[EXTRACTED RECORDS]
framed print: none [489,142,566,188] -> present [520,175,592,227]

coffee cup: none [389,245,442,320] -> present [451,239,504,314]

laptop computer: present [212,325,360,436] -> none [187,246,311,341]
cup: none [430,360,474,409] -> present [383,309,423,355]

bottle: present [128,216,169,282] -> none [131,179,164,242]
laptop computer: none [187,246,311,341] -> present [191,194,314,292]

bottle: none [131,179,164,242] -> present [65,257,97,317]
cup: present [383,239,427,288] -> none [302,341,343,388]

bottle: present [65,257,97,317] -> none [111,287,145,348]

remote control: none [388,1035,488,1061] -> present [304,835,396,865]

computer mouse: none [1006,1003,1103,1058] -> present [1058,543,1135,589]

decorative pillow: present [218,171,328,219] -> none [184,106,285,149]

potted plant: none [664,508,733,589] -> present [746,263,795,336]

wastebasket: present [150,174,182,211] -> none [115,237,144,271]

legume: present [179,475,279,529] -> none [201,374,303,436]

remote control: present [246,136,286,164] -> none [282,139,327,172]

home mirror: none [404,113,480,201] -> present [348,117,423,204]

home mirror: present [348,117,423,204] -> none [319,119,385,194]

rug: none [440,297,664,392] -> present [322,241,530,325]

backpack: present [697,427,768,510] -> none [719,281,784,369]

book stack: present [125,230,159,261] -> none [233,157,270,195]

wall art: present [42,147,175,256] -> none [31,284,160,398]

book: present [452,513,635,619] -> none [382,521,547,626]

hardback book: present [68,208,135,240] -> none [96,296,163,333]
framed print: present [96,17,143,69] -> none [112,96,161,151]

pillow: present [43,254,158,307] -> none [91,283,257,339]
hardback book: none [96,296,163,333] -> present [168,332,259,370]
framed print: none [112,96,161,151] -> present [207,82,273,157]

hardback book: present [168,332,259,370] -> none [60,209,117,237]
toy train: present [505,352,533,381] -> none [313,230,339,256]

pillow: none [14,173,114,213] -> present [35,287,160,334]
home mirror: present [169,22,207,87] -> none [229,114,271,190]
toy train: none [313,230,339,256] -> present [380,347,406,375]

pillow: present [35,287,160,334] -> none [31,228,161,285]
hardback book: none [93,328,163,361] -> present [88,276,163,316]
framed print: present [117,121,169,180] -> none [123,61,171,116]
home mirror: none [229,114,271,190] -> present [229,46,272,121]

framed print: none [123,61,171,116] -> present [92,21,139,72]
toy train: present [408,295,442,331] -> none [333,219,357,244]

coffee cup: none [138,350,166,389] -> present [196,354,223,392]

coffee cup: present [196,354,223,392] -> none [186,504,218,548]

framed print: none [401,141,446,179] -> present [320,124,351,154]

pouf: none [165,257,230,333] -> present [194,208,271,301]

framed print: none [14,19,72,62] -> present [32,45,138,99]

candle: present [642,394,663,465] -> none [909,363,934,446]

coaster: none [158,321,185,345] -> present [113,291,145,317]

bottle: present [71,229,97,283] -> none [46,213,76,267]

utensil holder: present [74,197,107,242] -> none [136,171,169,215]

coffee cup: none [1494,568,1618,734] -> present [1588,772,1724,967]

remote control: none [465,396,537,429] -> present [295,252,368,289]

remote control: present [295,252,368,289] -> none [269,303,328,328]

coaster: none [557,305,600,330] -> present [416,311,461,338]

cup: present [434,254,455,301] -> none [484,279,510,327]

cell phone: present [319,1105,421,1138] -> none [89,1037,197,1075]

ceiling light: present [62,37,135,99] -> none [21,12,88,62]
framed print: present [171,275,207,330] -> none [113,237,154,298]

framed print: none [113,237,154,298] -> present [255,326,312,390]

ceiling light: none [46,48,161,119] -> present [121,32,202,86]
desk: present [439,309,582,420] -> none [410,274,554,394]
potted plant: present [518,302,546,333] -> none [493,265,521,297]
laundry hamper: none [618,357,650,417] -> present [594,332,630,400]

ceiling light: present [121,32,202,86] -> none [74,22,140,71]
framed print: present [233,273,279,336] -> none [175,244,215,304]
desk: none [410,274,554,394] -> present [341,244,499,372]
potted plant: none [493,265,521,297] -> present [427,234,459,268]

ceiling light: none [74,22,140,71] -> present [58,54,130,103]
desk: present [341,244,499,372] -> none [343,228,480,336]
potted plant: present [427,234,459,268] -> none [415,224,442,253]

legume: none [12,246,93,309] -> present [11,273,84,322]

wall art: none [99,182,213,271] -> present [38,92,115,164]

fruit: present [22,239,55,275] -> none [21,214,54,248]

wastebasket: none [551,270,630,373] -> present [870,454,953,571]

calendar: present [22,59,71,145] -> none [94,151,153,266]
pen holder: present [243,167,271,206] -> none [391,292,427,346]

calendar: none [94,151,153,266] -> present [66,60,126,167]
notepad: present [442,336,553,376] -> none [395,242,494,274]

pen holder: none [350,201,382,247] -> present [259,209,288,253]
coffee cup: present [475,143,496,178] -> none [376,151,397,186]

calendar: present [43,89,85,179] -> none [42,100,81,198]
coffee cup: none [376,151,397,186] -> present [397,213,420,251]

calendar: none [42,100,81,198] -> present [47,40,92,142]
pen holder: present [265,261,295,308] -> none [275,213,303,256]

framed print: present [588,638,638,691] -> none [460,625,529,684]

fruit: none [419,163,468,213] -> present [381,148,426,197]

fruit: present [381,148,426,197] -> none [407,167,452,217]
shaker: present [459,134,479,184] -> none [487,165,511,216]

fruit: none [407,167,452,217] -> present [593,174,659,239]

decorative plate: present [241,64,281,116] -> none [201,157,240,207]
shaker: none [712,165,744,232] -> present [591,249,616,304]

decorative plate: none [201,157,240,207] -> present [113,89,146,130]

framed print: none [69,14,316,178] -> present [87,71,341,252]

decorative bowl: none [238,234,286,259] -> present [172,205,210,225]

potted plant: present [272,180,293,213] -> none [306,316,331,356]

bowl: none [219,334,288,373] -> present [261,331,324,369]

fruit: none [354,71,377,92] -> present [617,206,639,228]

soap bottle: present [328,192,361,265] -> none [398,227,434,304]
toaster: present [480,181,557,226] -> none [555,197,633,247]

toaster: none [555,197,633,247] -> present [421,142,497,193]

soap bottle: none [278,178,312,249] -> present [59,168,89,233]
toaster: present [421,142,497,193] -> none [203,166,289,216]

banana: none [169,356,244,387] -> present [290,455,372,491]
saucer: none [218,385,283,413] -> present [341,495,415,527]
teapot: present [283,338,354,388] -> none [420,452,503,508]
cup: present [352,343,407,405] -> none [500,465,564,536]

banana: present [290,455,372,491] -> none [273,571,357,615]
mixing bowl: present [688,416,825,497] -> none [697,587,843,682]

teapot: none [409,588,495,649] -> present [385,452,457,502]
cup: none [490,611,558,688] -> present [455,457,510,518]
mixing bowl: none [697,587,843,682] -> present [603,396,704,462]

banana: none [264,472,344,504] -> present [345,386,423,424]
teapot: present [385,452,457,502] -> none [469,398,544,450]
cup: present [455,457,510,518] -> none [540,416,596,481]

[EXERCISE OBJECTIVE] Only those lines running from the one containing "potted plant: present [272,180,293,213]" through the last line of the data above are to be copied, exactly, with both ends included.

[TASK SOLUTION]
potted plant: present [272,180,293,213] -> none [306,316,331,356]

bowl: none [219,334,288,373] -> present [261,331,324,369]

fruit: none [354,71,377,92] -> present [617,206,639,228]

soap bottle: present [328,192,361,265] -> none [398,227,434,304]
toaster: present [480,181,557,226] -> none [555,197,633,247]

toaster: none [555,197,633,247] -> present [421,142,497,193]

soap bottle: none [278,178,312,249] -> present [59,168,89,233]
toaster: present [421,142,497,193] -> none [203,166,289,216]

banana: none [169,356,244,387] -> present [290,455,372,491]
saucer: none [218,385,283,413] -> present [341,495,415,527]
teapot: present [283,338,354,388] -> none [420,452,503,508]
cup: present [352,343,407,405] -> none [500,465,564,536]

banana: present [290,455,372,491] -> none [273,571,357,615]
mixing bowl: present [688,416,825,497] -> none [697,587,843,682]

teapot: none [409,588,495,649] -> present [385,452,457,502]
cup: none [490,611,558,688] -> present [455,457,510,518]
mixing bowl: none [697,587,843,682] -> present [603,396,704,462]

banana: none [264,472,344,504] -> present [345,386,423,424]
teapot: present [385,452,457,502] -> none [469,398,544,450]
cup: present [455,457,510,518] -> none [540,416,596,481]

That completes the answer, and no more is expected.